*** Opening RECORDS FOR THIS EXERCISE ***

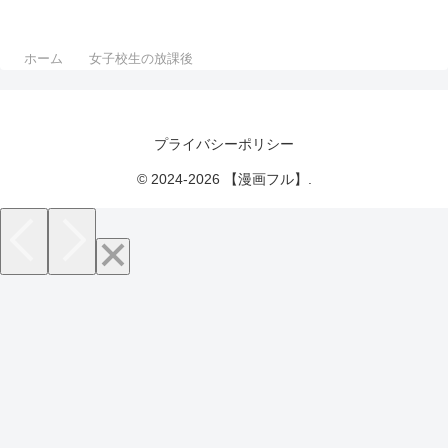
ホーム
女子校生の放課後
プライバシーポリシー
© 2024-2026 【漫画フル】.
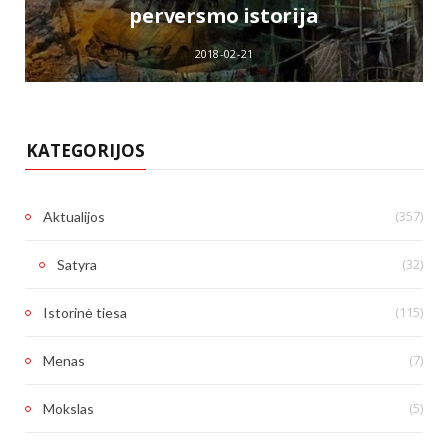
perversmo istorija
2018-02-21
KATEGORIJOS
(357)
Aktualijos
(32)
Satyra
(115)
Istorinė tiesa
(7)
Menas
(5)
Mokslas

*** Closing RECORDS FOR THIS EXERCISE ***
*** Opening RECORDS FOR THIS EXERCISE ***

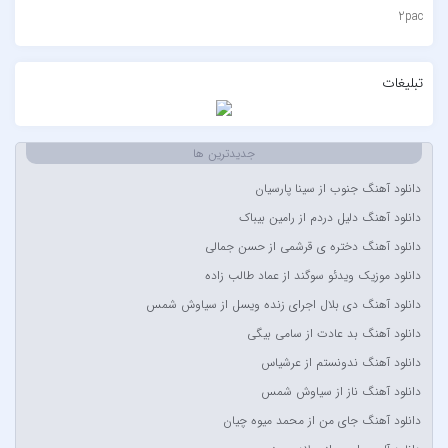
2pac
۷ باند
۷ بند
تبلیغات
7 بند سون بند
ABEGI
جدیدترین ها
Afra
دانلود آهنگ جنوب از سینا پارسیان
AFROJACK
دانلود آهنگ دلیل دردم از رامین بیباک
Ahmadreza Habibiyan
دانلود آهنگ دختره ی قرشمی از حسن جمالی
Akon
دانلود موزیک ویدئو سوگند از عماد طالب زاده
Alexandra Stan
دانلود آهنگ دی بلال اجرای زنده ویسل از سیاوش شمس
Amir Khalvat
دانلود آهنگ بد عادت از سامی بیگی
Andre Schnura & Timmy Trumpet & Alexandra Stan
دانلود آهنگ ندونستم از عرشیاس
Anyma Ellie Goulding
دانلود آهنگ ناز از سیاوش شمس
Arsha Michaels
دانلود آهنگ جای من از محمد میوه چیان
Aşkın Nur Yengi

*** Closing RECORDS FOR THIS EXERCISE ***
*** Opening RECORDS FOR THIS EXERCISE ***

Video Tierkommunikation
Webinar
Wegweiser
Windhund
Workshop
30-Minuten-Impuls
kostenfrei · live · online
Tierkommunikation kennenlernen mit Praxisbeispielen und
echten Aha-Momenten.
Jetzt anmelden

*** Closing RECORDS FOR THIS EXERCISE ***

From the material above, copy exactly the lines between the line holding "30-Minuten-Impuls" and the line holding "Jetzt anmelden", inclusive, and only those.

30-Minuten-Impuls
kostenfrei · live · online
Tierkommunikation kennenlernen mit Praxisbeispielen und
echten Aha-Momenten.
Jetzt anmelden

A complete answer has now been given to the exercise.